Cuando el kirchnerismo perdió por su propia causa en el 2015 me alegré. Para qué voy a mentir. Tapé el pozo del horror macrista que se me abría en el pecho con la malsana satisfacción de haber predicho el final de una era que se quedó en medias tintas discursivas.
Pero ninguna ilusión está destinada a durar en los ojos de los que no creemos ni en la propia sombra, ni en la verdad, ni en el poder, ni en nada de nada. Ahora está ahí, el horror preanuncia su forma. La voluntad popular, heteróclita, multiforme y cambiante, se cristaliza. Erige a sus líderes con el sentimiento del odio integrista. Ellos o nosotros. Sangre. Hambre. La angustia anunciada como escenario futuro hecho cuero sobre la mesa vacía. La peor droga para olvidar el frío. El peor vino para olvidar la ocupación bestial de mendigar un laburo. Y el escaparate donde se vende lo que no podremos comprar: Un celular, un culo perfecto, un viaje, un remedio que nos cure las patas de gallo que el tiempo se empecina en dejarnos como obsequio innoble por nuestros cumpleaños. Y ellos.
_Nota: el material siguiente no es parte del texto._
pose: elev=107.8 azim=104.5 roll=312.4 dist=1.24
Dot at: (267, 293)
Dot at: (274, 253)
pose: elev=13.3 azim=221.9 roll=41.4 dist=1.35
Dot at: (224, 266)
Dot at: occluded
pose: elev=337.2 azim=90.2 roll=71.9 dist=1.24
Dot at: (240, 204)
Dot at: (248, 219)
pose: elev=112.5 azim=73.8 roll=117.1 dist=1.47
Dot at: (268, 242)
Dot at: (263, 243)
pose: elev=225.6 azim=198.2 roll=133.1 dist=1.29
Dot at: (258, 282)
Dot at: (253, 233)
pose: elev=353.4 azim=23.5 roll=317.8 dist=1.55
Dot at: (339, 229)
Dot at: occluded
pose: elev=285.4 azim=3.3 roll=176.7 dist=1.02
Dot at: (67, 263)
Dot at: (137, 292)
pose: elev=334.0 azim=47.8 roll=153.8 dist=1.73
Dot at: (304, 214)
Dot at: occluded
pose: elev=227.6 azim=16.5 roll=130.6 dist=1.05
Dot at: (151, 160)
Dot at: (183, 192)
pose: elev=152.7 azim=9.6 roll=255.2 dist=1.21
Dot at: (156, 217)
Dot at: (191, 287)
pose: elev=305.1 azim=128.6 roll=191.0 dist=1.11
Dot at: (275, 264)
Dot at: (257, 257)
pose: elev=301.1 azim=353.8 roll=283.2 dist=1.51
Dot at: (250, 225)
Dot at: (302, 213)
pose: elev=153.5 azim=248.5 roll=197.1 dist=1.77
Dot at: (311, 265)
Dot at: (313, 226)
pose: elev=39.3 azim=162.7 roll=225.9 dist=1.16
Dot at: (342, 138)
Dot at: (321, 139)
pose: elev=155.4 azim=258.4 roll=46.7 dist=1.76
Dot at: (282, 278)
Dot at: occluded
Pensando que son lo que no son, viviendo en 12 cuotas, creyendo que después, al fin, les toca a ellos; peinándose para la foto porque se portaron bien y se quedaron quietitos como indica el manual.
Y yo, sin fe ya, guardando un minuto de silencio por la historia, esa puta hermosa, como Casandra, que decía la verdad y a la que nadie le creía.